--- START ---
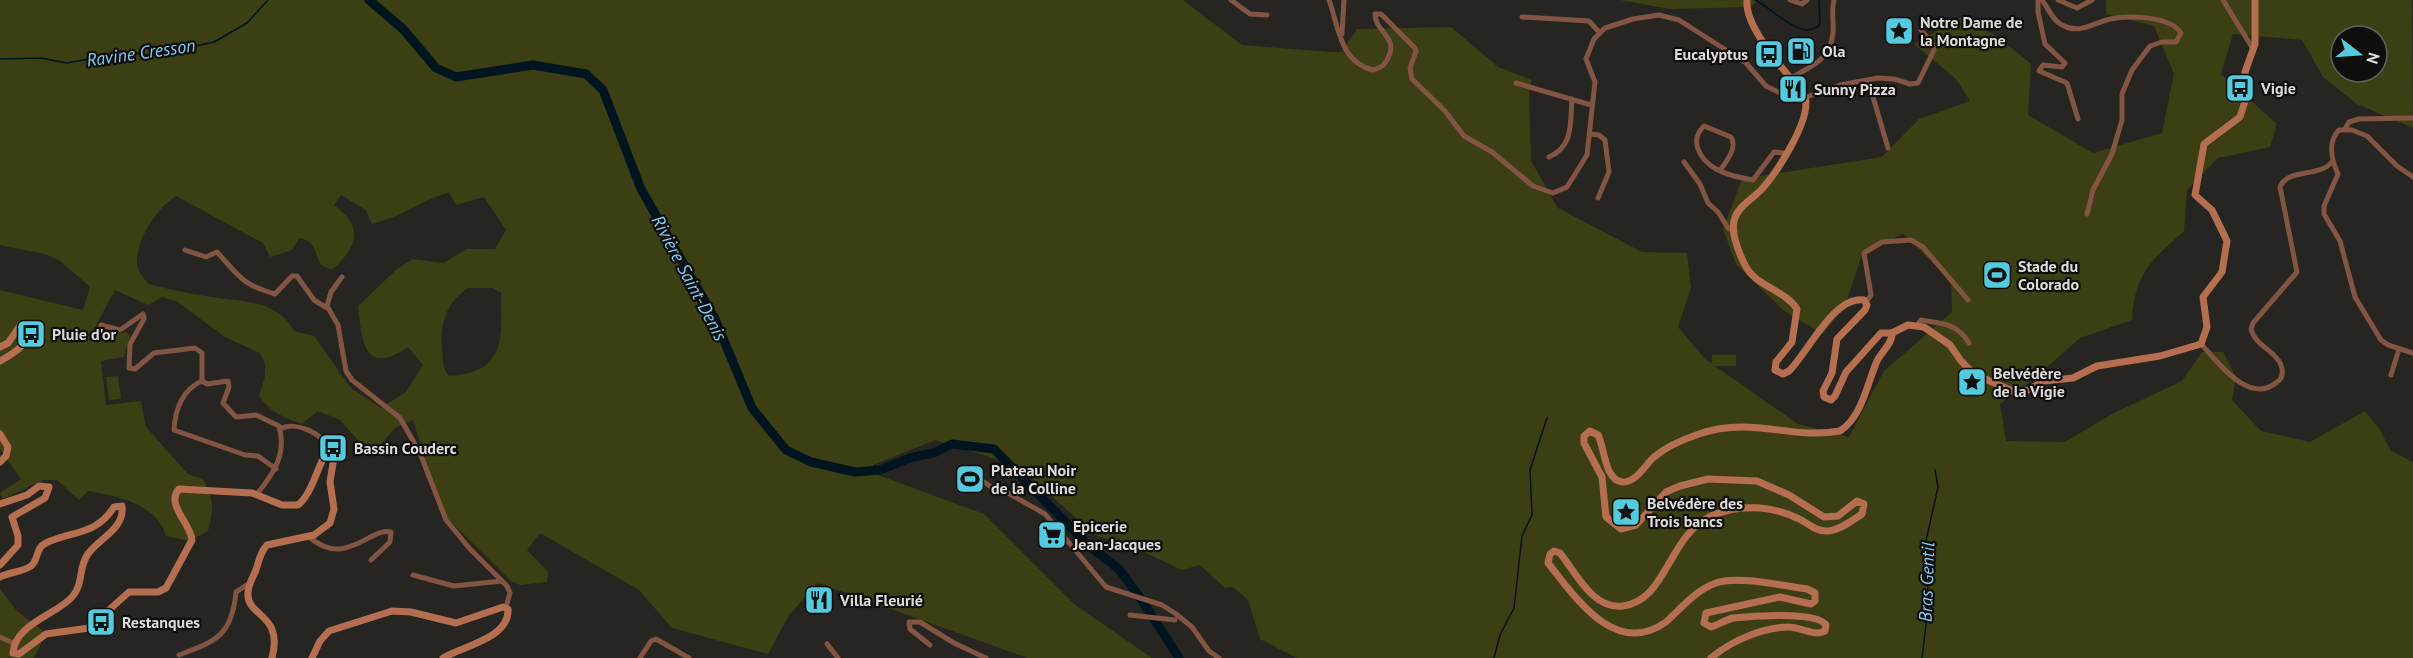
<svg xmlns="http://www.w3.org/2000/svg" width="2413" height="658" font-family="'PT Sans',sans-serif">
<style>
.green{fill:#3c3f13;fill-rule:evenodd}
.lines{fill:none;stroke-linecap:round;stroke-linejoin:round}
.stream{stroke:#011520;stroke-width:1.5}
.river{stroke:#011520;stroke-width:9}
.street{stroke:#825542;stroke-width:5}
.secondary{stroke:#b66e50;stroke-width:7}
.labels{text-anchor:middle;stroke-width:4.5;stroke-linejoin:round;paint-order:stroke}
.poi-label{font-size:16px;font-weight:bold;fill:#dddcda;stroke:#0f0e0d;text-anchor:start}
.water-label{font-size:18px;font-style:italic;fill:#7fcaf4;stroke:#0f0e0d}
</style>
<rect width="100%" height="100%" fill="#262521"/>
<g class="green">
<path d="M0 0H1183L1242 45 1330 52H1341L1357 29 1451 27 1498 67 1532 80 1529 90 1531 161 1558 208 1642 252 1687 253 1691 288 1678 327 1706 360 1712 363V355H1736V366H1715L1798 424 1849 437 1884 371 1952 312 1951 280 1903 234 1863 252 1845 306 1823 334 1784 311 1736 264 1723 229 1742 179 1882 157 1919 119 1970 101 1956 79 1914 44 1961 17 1997 36 2031 64 2028 115 2093 153 2162 133 2174 74 2154 26 2106 14V0H2412L2413 128 2357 104 2323 77 2302 40 2233 34 2221 74 2277 124 2270 147 2218 158 2187 190 2184 231C2151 261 2135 273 2132 320L2080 338 2036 377 2000 404 2006 441 2065 442 2112 414 2182 381 2202 352H2223L2236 377 2232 400 2261 431 2310 442 2365 411 2380 430 2391 451 2413 462V658H1297L1260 639 1248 600 1233 587 1225 588 1200 565 1182 570 1144 552 1095 535 1018 466 935 440 873 465 878 475 984 514 1074 604 1152 658H1028L818 583 789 615 768 654 672 628 639 590 540 533 527 550 548 572 547 582 520 585 511 581 449 520 438 501 413 420 395 428 376 450 364 447 340 420 318 411 302 424C284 418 270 412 259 396L265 377V364L260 353 225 337 176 301 162 297 148 305 115 290 96 325 116 334 127 332 130 336 124 357 101 361 106 405 141 401 146 427 188 474 203 479C214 500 214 508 208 531L189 541 166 536C157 504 117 496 88 491L79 500 57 480H43L3 499 0 493 21 479 0 449V290L83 310 90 287 59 260 45 254 0 245ZM2341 36H2377V72H2341ZM449 192 456 205 484 197 506 230 495 249H467L443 263 413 259 397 269 358 306C362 342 364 377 408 347L423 365 406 392 381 408 351 388 314 336 294 331C277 300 244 302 212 297 191 294 168 289 148 284 143 277 137 270 137 262 137 238 157 208 176 196L263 243 270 257 292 250 299 238C316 241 314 252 321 265L332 270C357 247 365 228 334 205L341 195 366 210 372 224C402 216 421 201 449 192ZM468 288H493L501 293C502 339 506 373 449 376 442 368 443 359 442 349 440 323 446 303 468 288Z"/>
<path d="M1620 0H1758L1751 7 1670 9Z"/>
<path d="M118 376 121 399 109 400 106 377Z"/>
<path d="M0 589 17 611 46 633 34 658H0Z"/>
</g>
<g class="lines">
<g class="stream">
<path d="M1755 0C1773 8 1803 44 1820 24L1819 0"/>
<path d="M0 59 41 58 67 63 128 52 147 55 163 53 214 42 247 23 268 0"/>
<path d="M1494 658 1500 635 1514 608 1522 536 1532 515 1530 470 1547 418"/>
<path d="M1922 658 1929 600 1924 550 1938 487 1935 470"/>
</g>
<path class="river" d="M369 0 403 29 436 68 456 77 533 65 586 74 603 90 641 189 715 319 752 408 786 450 811 462 855 472 880 470 910 458 936 452 952 444 994 449 1089 546 1119 569 1141 599 1179 658"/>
<g class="street">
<path d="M1231 0 1250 14 1267 15"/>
<path d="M1329 0C1339 28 1340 62 1373 70 1381 68 1385 65 1388 58 1399 37 1375 32 1375 14H1381L1414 47 1416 51 1410 68 1412 79 1445 111 1464 136 1492 152 1533 186 1553 193 1567 187 1587 155 1595 82 1586 59 1594 39 1605 28 1633 19 1659 15 1679 20 1746 63 1766 86 1788 97 1801 99 1840 85 1878 78 1894 79 1910 84 1918 83 1934 50 1932 43 1921 30"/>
<path d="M1790 0 1802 4 1807 0"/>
<path d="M2038 0V12L2045 44 2065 63 2062 67 2043 65 2039 71 2067 83 2078 119"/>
<path d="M2042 0C2048 8 2053 21 2062 25 2080 35 2093 23 2110 19 2129 15 2170 16 2181 33L2176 42H2162L2150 46 2132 70 2122 94V120L2112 154 2093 190 2087 214"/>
<path d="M2058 0 2077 8 2092 0"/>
<path d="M2223 0 2253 49"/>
<path d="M1522 17 1589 21 1600 33"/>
<path d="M1342 34 1344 0"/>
<path d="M1791 78C1812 66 1830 60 1833 33 1834 22 1831 11 1834 0"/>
<path d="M1868 80 1888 148"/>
<path d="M1516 83 1591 105"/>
<path d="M2345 129 2349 122 2359 119 2413 118"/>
<path d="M1591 134 1599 135 1605 140 1609 172 1598 198"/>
<path d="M1549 157C1574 146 1570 123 1572 99"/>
<path d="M1684 162 1700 184 1708 203 1718 212 1728 228 1734 231"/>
<path d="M1720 171C1726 161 1738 148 1731 137L1704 126C1689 140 1699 159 1716 169 1726 175 1742 178 1753 180L1774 152 1784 153"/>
<path d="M2413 177 2397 166 2367 136 2352 130H2339C2327 142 2332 161 2338 174L2324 206V214L2340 241 2355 297 2381 340 2388 345 2413 353"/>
<path d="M185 250 206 257 217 252C240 277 241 284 275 294L292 276H297L314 300 327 308"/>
<path d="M342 277 331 292 327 306 338 325 346 371 352 380 400 418 420 453 446 520 470 549 507 586 510 593 506 607"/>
<path d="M1866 302 1871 295 1864 253 1882 242 1911 240 1923 247 1968 300"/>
<path d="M101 325 120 330 143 314 144 319 130 344 129 368 135 369 154 353 195 348 202 353V381"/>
<path d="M1917 325 1921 320C1943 324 1957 323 1969 343"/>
<path d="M2201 344C2219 363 2249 406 2277 382 2283 378 2283 371 2281 365 2275 350 2255 346 2251 329L2253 323 2297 272 2280 187C2287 168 2319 178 2332 162"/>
<path d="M2391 375 2399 349"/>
<path d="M202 381 207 384 228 381 229 387 223 403 236 417 256 415 279 426C287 454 274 473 257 494"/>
<path d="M202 381C183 389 175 409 174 430L245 455 258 456 276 469"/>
<path d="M280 429C296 420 326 435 330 451"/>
<path d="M966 469 991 487 1008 493 1045 514 1106 587 1162 605 1176 614 1192 627 1209 651 1219 658"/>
<path d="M309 537C346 569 371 526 391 532L390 542 371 560"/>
<path d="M413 575 454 586 502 581"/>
<path d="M1130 615 1175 620"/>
<path d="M0 637 15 644"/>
<path d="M827 644 838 658"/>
<path d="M930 645 910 629 909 622H920L954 643 986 658"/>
<path d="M179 655C217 641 232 635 236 592L251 582"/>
<path d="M640 658 651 641 656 639 689 658"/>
</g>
<g class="secondary">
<path d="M1747 0C1744 29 1789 74 1805 97 1812 119 1776 174 1761 190 1751 200 1737 207 1734 221 1731 235 1739 253 1745 265 1755 286 1785 290 1797 309L1792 342 1776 362 1775 370 1783 374 1789 371C1807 354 1834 295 1864 300L1867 305 1865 310 1837 339 1832 373 1823 391 1824 397 1831 400 1835 396 1846 372 1881 333H1892"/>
<path d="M1892 333 1908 325 1924 327 1950 345 1961 361 1974 374 2015 392 2028 390 2044 381 2073 378 2097 366 2160 356 2201 344 2207 327 2203 297 2222 272 2227 241 2212 210 2195 195 2204 144 2240 117 2246 98 2245 72 2255 44V0"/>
<path d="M0 347 8 343 20 326H27C30 345 14 353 0 361"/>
<path d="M0 434 8 447 6 456 0 462"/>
<path d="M0 504 27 495 39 486 49 487 45 498 12 517 18 536V545L0 565"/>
<path d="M0 577C9 572 23 572 31 566 39 560 35 548 46 543 74 530 95 536 114 507L122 506C125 529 99 538 88 554 78 567 84 584 72 597 56 615 15 624 13 653L19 654 46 634 89 628 129 592H158L166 588 192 540C191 524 165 504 179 489L252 493 282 505H298C314 493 320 454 330 451L334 457 330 482 334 509 330 523 314 535 267 545C260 552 259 561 256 570 253 577 248 585 248 593 246 617 284 613 272 658"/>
<path d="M312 658 320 641 329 631 392 611 411 612 456 623 503 607 508 609C510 638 463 646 443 658"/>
<path d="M1711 658C1731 641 1763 627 1789 627 1800 627 1815 637 1825 631L1826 625C1817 611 1750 616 1733 618 1725 620 1718 625 1711 627L1704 623 1706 613 1780 597 1811 604 1815 601V593L1807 589C1784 586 1737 575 1716 583 1696 590 1681 608 1666 622 1615 658 1576 598 1548 563L1550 554 1554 551 1560 553C1576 573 1593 610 1623 606 1666 601 1668 538 1709 517 1736 504 1770 505 1797 518 1807 522 1814 531 1826 531 1837 532 1853 520 1862 514L1864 504 1857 501 1838 516 1824 517 1789 495 1757 481 1708 479 1680 486 1666 492 1636 525 1621 529 1606 517 1602 477 1584 443V436L1590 431 1598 435C1605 448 1604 479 1622 482 1636 483 1645 465 1654 457 1666 447 1684 439 1699 434 1753 416 1790 440 1840 431 1862 417 1867 384 1877 361 1881 352 1893 343 1892 333"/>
</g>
</g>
<defs>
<g id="sight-square" transform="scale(1.5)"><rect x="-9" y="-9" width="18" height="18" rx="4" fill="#54cade" stroke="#0f0e0d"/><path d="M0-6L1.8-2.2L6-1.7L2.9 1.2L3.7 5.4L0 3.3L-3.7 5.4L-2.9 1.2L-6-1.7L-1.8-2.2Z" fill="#111"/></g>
<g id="fuel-square" transform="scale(1.5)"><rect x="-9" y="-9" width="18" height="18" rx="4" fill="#54cade" stroke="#0f0e0d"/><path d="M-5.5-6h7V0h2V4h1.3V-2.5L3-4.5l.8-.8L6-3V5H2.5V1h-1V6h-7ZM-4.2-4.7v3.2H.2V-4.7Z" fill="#111"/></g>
<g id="bus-square" transform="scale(1.5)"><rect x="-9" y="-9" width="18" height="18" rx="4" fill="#54cade" stroke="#0f0e0d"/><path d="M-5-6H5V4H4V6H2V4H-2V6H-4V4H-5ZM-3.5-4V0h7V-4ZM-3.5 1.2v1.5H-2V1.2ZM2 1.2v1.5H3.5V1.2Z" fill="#111"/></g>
<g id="restaurant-square" transform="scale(1.5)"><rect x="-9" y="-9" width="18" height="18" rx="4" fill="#54cade" stroke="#0f0e0d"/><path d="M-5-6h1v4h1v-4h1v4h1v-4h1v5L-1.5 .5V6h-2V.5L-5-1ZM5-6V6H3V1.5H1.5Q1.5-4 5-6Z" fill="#111"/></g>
<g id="stadium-square" transform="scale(1.5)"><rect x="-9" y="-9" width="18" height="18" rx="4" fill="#54cade" stroke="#0f0e0d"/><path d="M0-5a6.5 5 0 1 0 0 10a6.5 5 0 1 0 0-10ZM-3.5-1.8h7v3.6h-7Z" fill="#111"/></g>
<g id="supermarket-square" transform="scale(1.5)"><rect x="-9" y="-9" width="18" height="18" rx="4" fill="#54cade" stroke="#0f0e0d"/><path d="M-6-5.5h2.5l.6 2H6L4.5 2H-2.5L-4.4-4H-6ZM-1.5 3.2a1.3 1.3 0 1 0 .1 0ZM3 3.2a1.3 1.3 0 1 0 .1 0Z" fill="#111"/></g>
</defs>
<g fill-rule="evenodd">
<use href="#sight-square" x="1899" y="31"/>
<use href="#fuel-square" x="1801" y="51"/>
<use href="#bus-square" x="1769" y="54"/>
<use href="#bus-square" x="2240" y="88"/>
<use href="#restaurant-square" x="1793" y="89"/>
<use href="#stadium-square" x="1997" y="275"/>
<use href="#bus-square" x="31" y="334"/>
<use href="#sight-square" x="1972" y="382"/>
<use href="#bus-square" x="333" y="448"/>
<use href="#stadium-square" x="970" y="479"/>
<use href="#sight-square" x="1626" y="512"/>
<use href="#supermarket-square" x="1052" y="535"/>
<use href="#restaurant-square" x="819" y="600"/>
<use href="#bus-square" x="101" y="622"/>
</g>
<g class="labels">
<g class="poi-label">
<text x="1920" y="28">Notre Dame de<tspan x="1920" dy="18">la Montagne</tspan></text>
<text x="1822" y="57">Ola</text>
<text x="1748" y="60" text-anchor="end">Eucalyptus</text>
<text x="2261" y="94">Vigie</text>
<text x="1814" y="95">Sunny Pizza</text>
<text x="2018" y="272">Stade du<tspan x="2018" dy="18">Colorado</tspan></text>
<text x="52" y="340">Pluie d'or</text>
<text x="1993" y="379">Belvédère<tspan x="1993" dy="18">de la Vigie</tspan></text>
<text x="354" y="454">Bassin Couderc</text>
<text x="991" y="476">Plateau Noir<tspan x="991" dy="18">de la Colline</tspan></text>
<text x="1647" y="509">Belvédère des<tspan x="1647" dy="18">Trois bancs</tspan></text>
<text x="1073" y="532">Epicerie<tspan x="1073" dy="18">Jean-Jacques</tspan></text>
<text x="840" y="606">Villa Fleurié</text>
<text x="122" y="628">Restanques</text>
</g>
<g class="water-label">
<text transform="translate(141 53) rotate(-8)" y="6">Ravine Cresson</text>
<text transform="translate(689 278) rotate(62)" y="6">Rivière Saint-Denis</text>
<text transform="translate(1927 582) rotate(-88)" y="6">Bras Gentil</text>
</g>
</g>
<g transform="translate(2359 54) rotate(107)"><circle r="28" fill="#0f0e0d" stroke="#61605f" stroke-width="1.5"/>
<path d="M0-4.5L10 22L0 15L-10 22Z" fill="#54cade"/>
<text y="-9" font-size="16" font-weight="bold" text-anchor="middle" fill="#dddcda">N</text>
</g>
</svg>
--- END ---
Your answer should consist of the lines above that hold the word "rule", copied exactly.

.green{fill:#3c3f13;fill-rule:evenodd}
<g fill-rule="evenodd">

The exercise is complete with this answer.